Menteri Agama (Menag) RI, Nasaruddin Umar, hadir dan memberikan sambutan dalam puncak perayaan Hari Lahir (Harlah) ke-100 tahun masehi Pengurus Besar Nahdlatul Ulama (PBNU). Dalam sambutannya, Menag mengatakan NU sebagai sebuah organisasi memiliki keunikan.
Awalnya, Nasaruddin mengatakan usia 100 tahun bukanlah waktu yang pendek bagi PBNU. Dia menilai, PBNU pun saat ini telah menunjukkan diri sebagai organisasi yang matang.
Menag kemudian menyebut, menilai NU bak pesantren yang besar. Menag mengatakan, dalam sebuah pesantren tentu mempunyai dinamika yang beragam.
"Kadang-kadang sangat panas diskusinya, dan ini satu bukti bahwa dinamika akademik dan keilmuan di lingkungan pondok pesantren yang saya tadi katakan bahwa NU ini adalah pesantren besar, itu sangat kuat," kata Nasaruddin di Istora Senayan, Jakarta Pusat, Sabtu (31/1/2026).
Dia menjelaskan, dalam tradisi pesantren, rasa saling hormat menghormati begitu dijunjung tinggi. Dia menyebut, meski kerap terjadi selisih pendapat, rasa hormat itu yang tetap menjadi fondasi harmonisasi dalam sebuah pesantren.
"Bagaimana kita lihat tradisi pondok, santri begitu respek dan begitu hormatnya terhadap kiai-nya. Seorang junior, begitu respek dan begitu hormatnya kepada kiai-nya.
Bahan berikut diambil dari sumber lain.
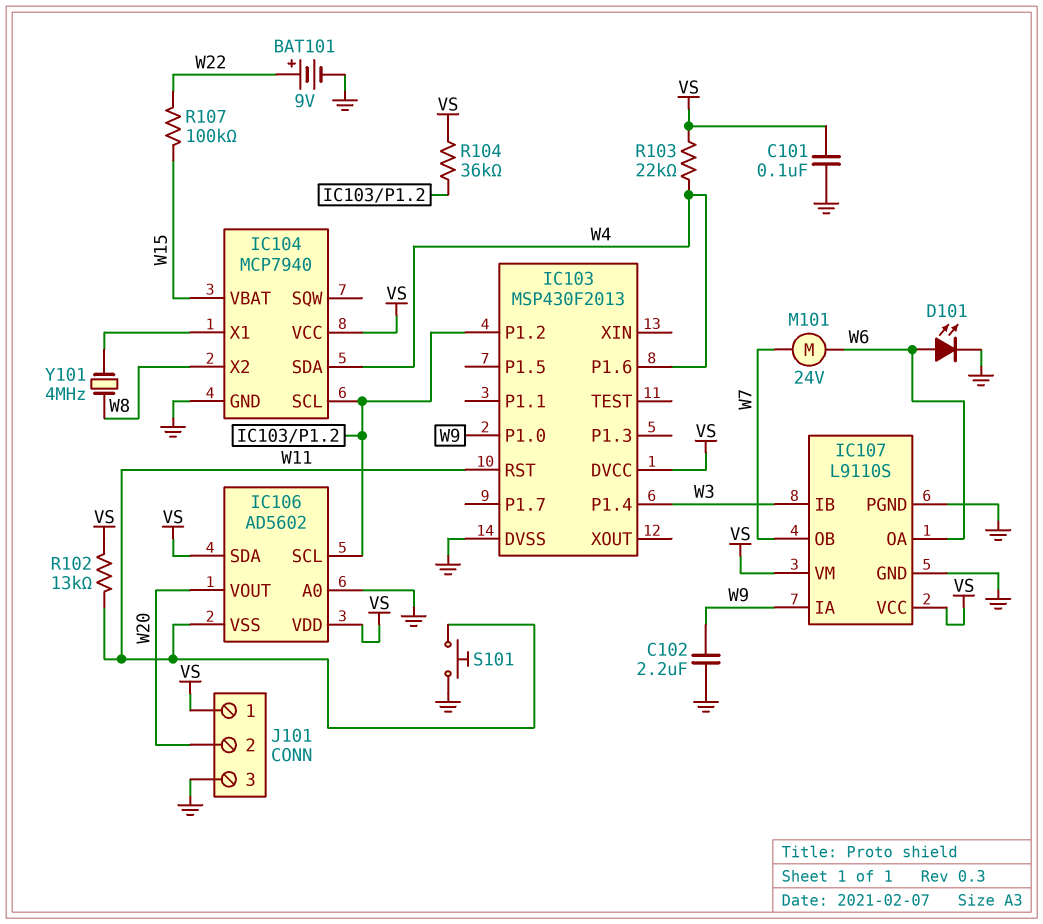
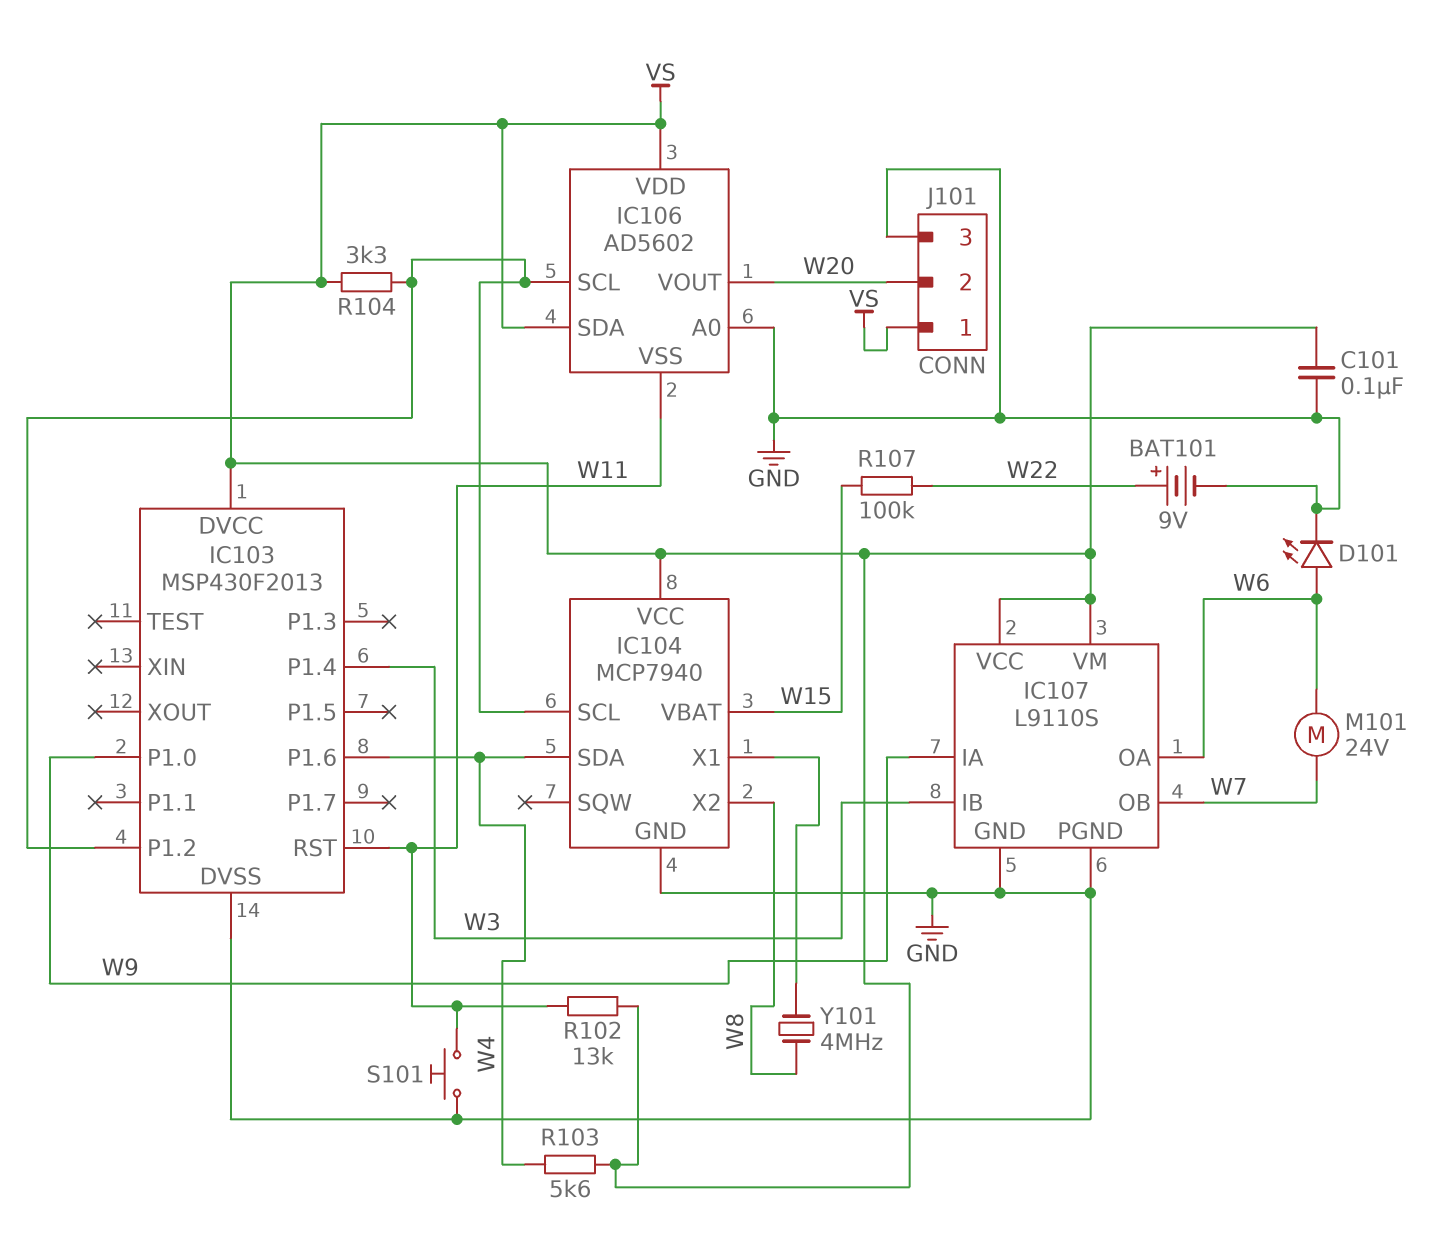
C102: 2.2uF (GND, W9) -> none
R103: 22k (VS, W4) -> 5.6k (VS, W4)
R104: 36k (IC103/P1.2, VS) -> 3.3k (IC103/P1.2, VS)

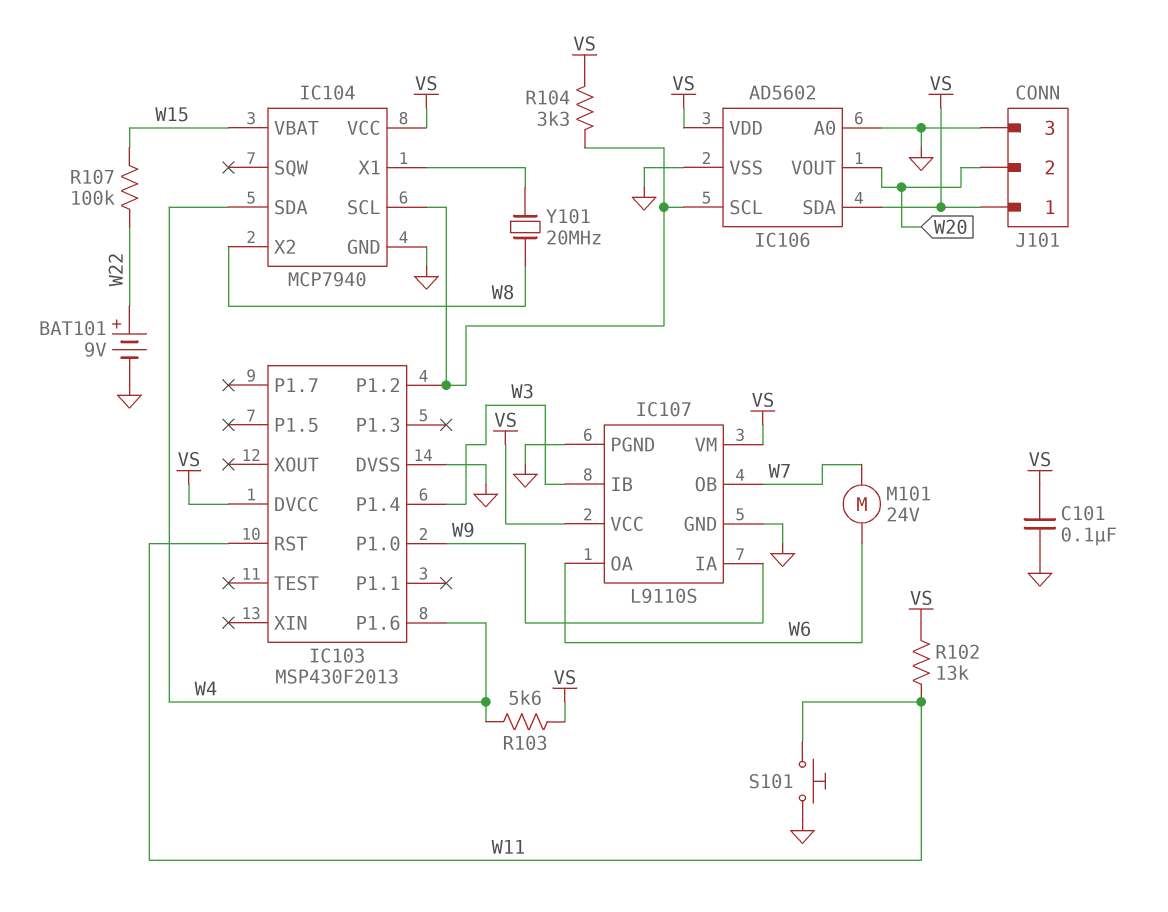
D101: LED (A W6, K GND) -> none
IC106 pin VSS: W11 -> GND
Y101: 4MHz (IC104/X1, W8) -> 20MHz (IC104/X1, W8)

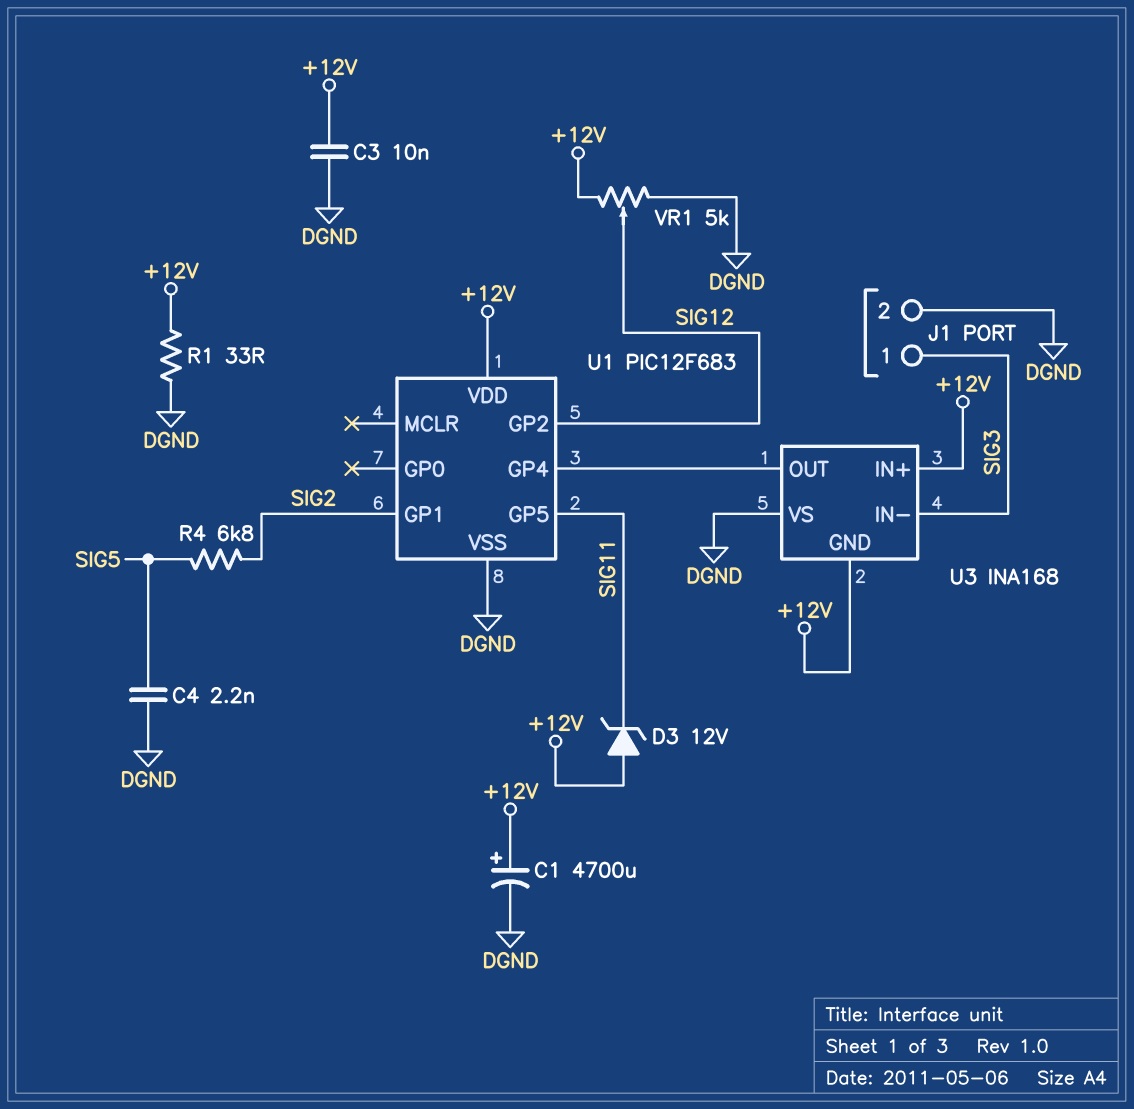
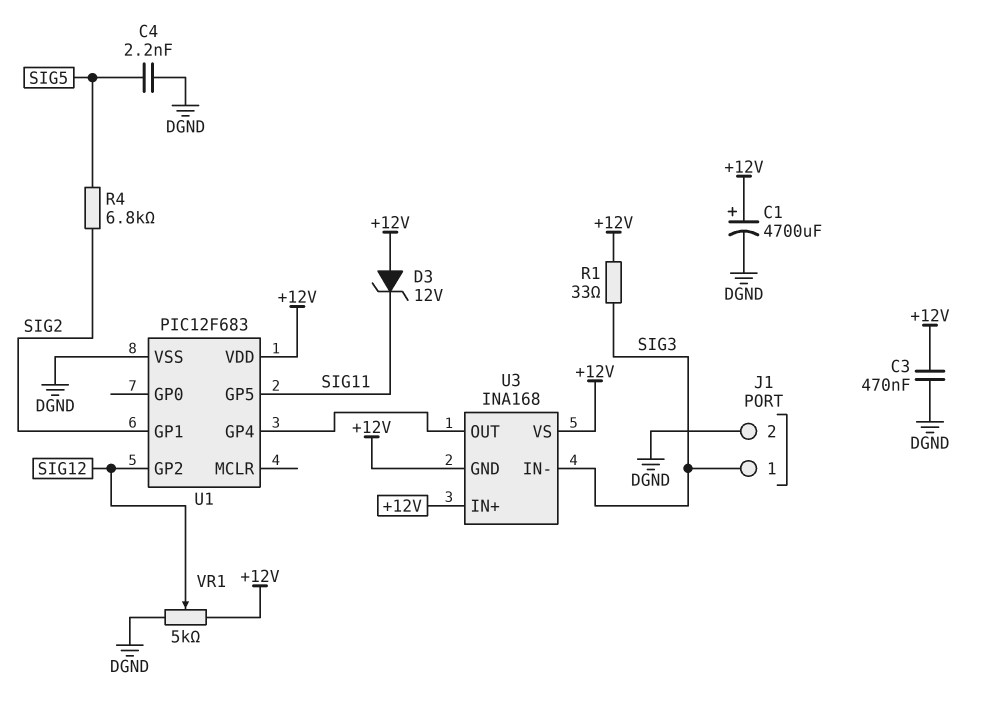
C3: 10nF (+12V, DGND) -> 470nF (+12V, DGND)
R1: 33 (+12V, DGND) -> 33 (+12V, SIG3)
U3 pin VS: DGND -> +12V

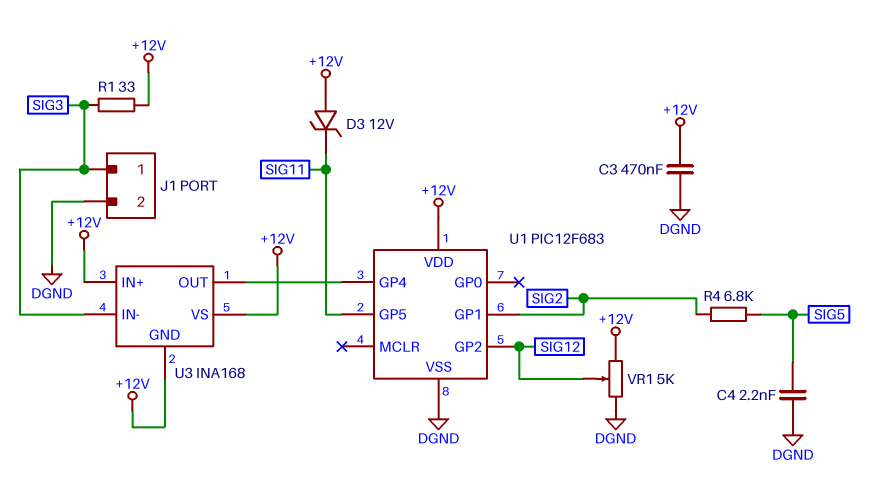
C1: 4700uF (plus +12V, minus DGND) -> none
Sungguh pun, antara, mungkin santri dengan kiai berbeda pendapat, tetapi akhlakul karimah seorang santri sangat menjunjung tinggi keberadaan kiai," tutur Menag.
Dia pun menyampaikan bahwa NU sebagai keluarga besar layaknya sebuah pesantren selalu dihiasi dengan berbagai dinamika. Namun menurutnya, meski kerap berdinamika, NU tetap sakinah sehingga hal ini yang dinilainya menjadi sebuah keunikan.
"NU itu seperti keluarga besar. Di dalamnya penuh dengan dinamika, tetapi tetap menjadi keluarga sakinah. Di dalam NU tidak ada orang lain, bahkan orang lain pun menjadi orang dalam dalam lingkungan Nahdlatul Ulama," ujar Nasaruddin.
"Karena itu, insyaallah NU ke depan tetap akan kita jadikan sebagai wadah kekuatan besar bangsa Indonesia ini," imbuhnya.